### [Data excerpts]
_ _ _

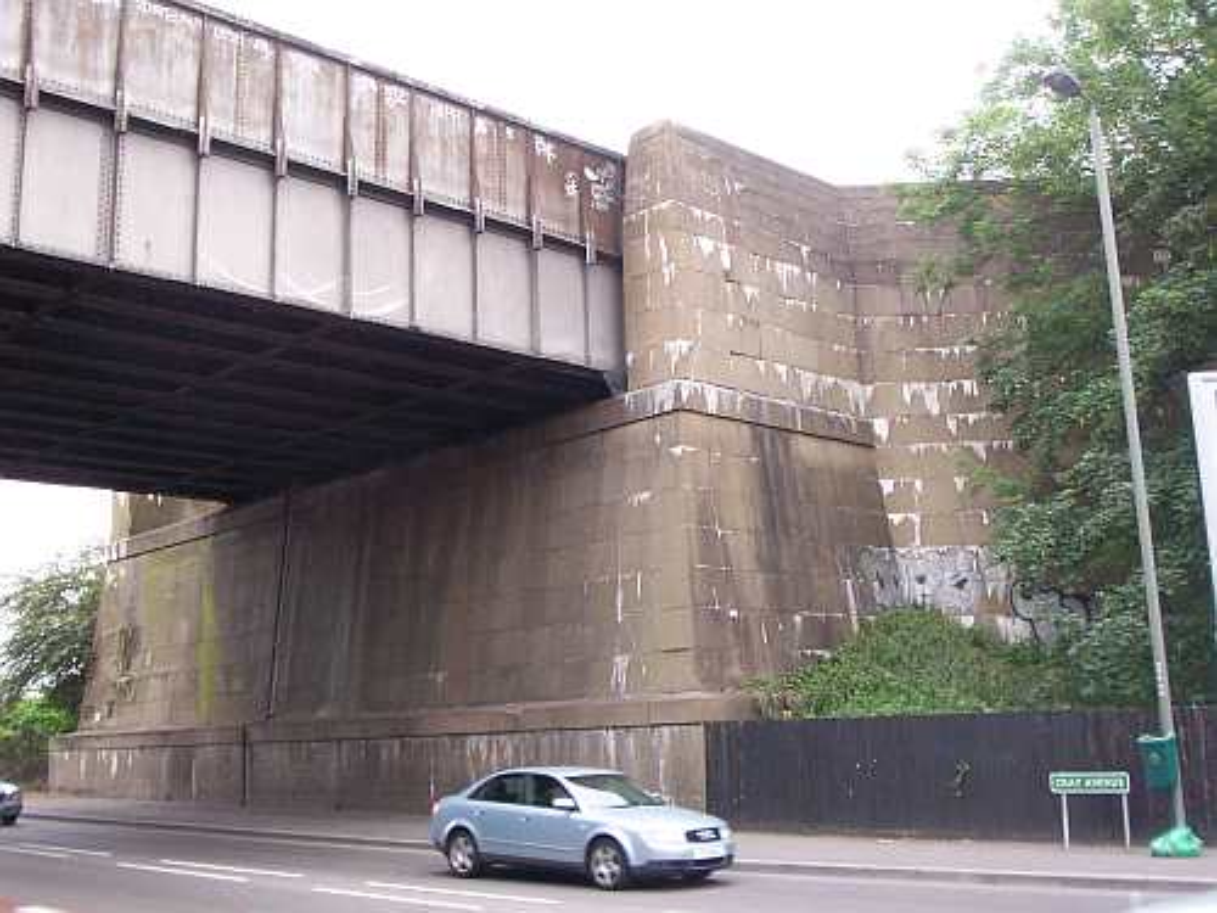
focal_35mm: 39
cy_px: 456
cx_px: 608
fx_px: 1371
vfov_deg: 36.8
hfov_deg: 47.9
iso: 200
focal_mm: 6.4
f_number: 3.9
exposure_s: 1/100
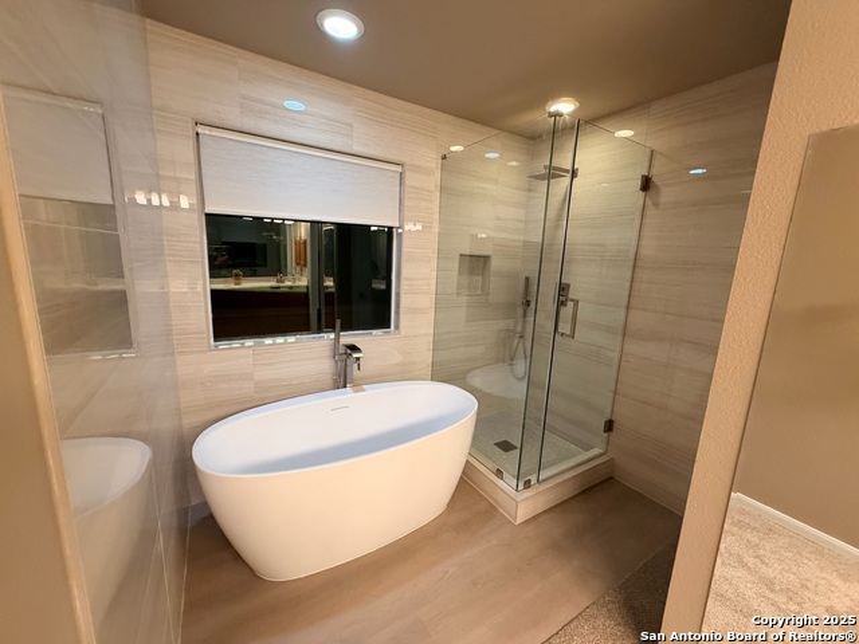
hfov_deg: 102.1
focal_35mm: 14
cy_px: 322
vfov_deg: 85.7
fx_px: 347
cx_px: 430
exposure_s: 1/60
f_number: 2.2
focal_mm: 2.22
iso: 400
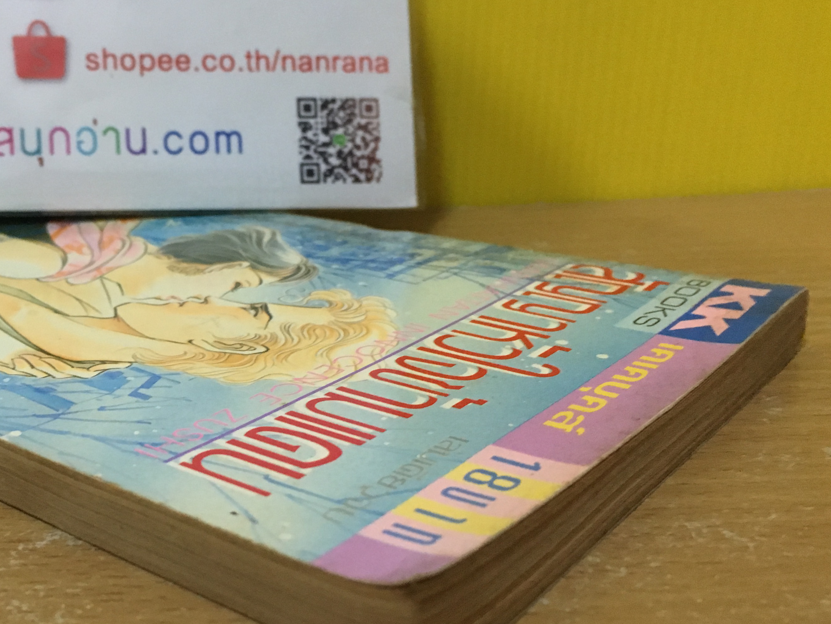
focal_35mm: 44
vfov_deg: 32.8
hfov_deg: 42.1
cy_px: 345
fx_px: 1056
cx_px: 248
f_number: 2.2
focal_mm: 4.15
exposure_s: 1/20
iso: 200
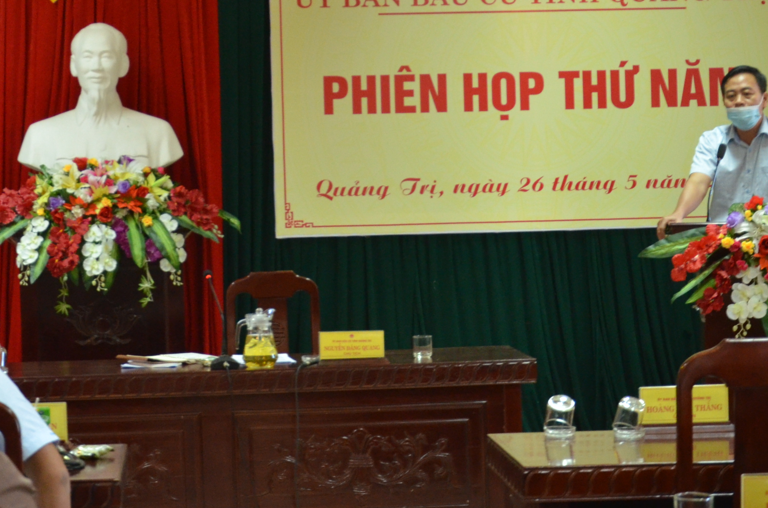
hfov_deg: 22.6
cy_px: 174
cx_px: 322
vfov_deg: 15.1
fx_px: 1916
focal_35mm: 90
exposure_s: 1/40
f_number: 4.2
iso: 1600
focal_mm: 34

_ _ _

### [TASK TO CARRY OUT]
Leave every image out and retype the entries above word for word.

### [EXERCISE RESPONSE]
focal_35mm: 39
cy_px: 456
cx_px: 608
fx_px: 1371
vfov_deg: 36.8
hfov_deg: 47.9
iso: 200
focal_mm: 6.4
f_number: 3.9
exposure_s: 1/100
hfov_deg: 102.1
focal_35mm: 14
cy_px: 322
vfov_deg: 85.7
fx_px: 347
cx_px: 430
exposure_s: 1/60
f_number: 2.2
focal_mm: 2.22
iso: 400
focal_35mm: 44
vfov_deg: 32.8
hfov_deg: 42.1
cy_px: 345
fx_px: 1056
cx_px: 248
f_number: 2.2
focal_mm: 4.15
exposure_s: 1/20
iso: 200
hfov_deg: 22.6
cy_px: 174
cx_px: 322
vfov_deg: 15.1
fx_px: 1916
focal_35mm: 90
exposure_s: 1/40
f_number: 4.2
iso: 1600
focal_mm: 34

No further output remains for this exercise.